All web browsers also display plain
ASCII text documents. As browser technology has advanced,
browsers have become capable of displaying a growing number
of document types. If a browser does not know how to display a
document type, it offers the user the option to save it to disk.
Browsers also can make use of helper programs called plug-ins
to display document types that the browser does not understand.
HTML is a simple, fixed, subset of Standard
Generalized Markup Language (SGML), an extremely complex document
description language. HTML is composed of tags that always start
and end with paired angle brackets, < >. A number of HTML
tags are used in pairs where the opening tag has the simple <
> structure and the closing tag has the form of </ >.

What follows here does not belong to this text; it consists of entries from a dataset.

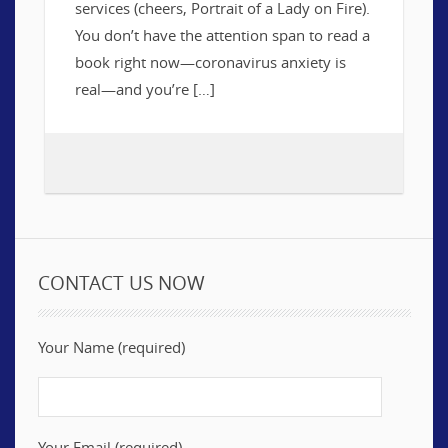
services (cheers, Portrait of a Lady on Fire).
You don’t have the attention span to read a
book right now—coronavirus anxiety is
real—and you’re […]
CONTACT US NOW
Your Name (required)
Your Email (required)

Between the angle brackets or angle bracket slash combination is
text that identifies the specific HTML tag. Each tag in some way
affects the presentation of the document in a browser. Where the
tags are paired, the contents between the tags are affected in a
predefined manner.
In addition to the tag name which follows the
opening angle bracket, many HTML tags may contain attributes that
are typically in the form of attribute name, an equal sign and
the attribute value. Attributes further refine the presentation
of the document in a manner specific to the tag and attribute.
One of the key tag pairs is the so called
anchor tag which is a paired HTML tag. The most important
attribute of the anchor tag is the HREF attribute which contains
a URL. The text between the opening and closing anchor tags
typically describes the document pointed to by the URL. The form
is as follows: <a href="URL">descriptive text</a>.

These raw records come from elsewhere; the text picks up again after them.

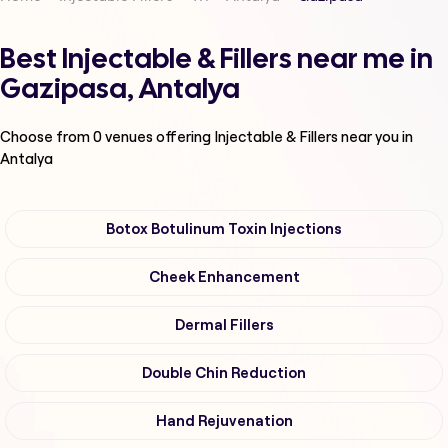
Best Injectable & Fillers near me in
Gazipasa, Antalya
Choose from
0
venues offering
Injectable & Fillers
near you in
Antalya
Botox Botulinum Toxin Injections
Cheek Enhancement
Dermal Fillers
Double Chin Reduction
Hand Rejuvenation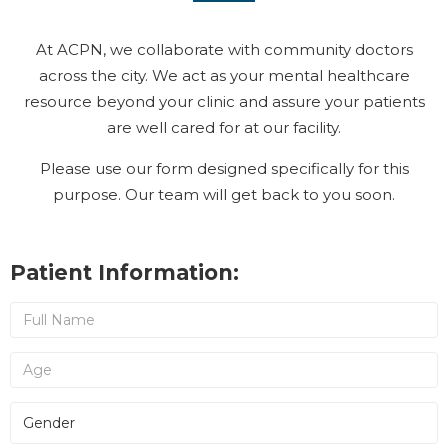
At ACPN, we collaborate with community doctors
across the city. We act as your mental healthcare
resource beyond your clinic and assure your patients
are well cared for at our facility.
Please use our form designed specifically for this
purpose. Our team will get back to you soon.
Patient Information:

HTML is not case sensitive.
When displayed in a browser the descriptive text
would typically be underlined so that users will know that this
is a hypertext link and that clicking on the descriptive text
will cause the referenced document to be retrieved. This document
does not intend to describe the HTML language, except as it
relates to significant web design issues. For a comprehensive
reference on HTTP and HTML, see the HTML Sourcebook. Be
sure to get the latest revision as HTML is being updated and
extended with some regularity.
A complete URL consists of four parts. The
first part is the protocol which is HTTP by default but can also
be FTP in any contemporary web browser. Other protocols may be
supported by some browsers. The second part is the host name,
i.e. the name of the web server machine, on which the document is
located. The third part is the virtual path to the document.
The fourth and final part is the actual document filename. An
example URL might be:
http://www.xyz.com/dir1/subdir2/mydoc.htm
In this example the protocol is http and is
separated from the host name by a colon and two slashes. xyz.com
would be the domain name of the company or organization that
owned or ran the web site. Www is the host or machine name on
which the web server software runs. It could be a dedicated
machine that runs only a web server or www might be an alias for
another machine. Though web host names typically begin with www
this is purely conventional and there is no requirement that web
site names begin with www. This was once almost universal but it
is increasingly common to find web sites whose names do not begin
with www.
Dir1 is the first subdirectory under the
directory defined as the web or document root directory. Technically there
is no reason that this could not be the root of a Unix system or
the root directory of a Windows partition but for security
reasons this is not, or should not, ever be the case. Subdir2 is
the next subdirectory under dir1 and mydoc.htm is the actual
document filename. On a Unix server this might actually be
/home/httpd/html/dir1/subdir2/mydoc.htm and on a Windows server
this might be c:\inetpub\wwwroot\dir1\subdir2\mydoc.htm. Note
that on a Windows server, the URL still contains forward slashes
even though the directory naming convention in Windows is
backslashes. In the Unix example, html is the web or document
root directory and in the Windows example it's wwwroot.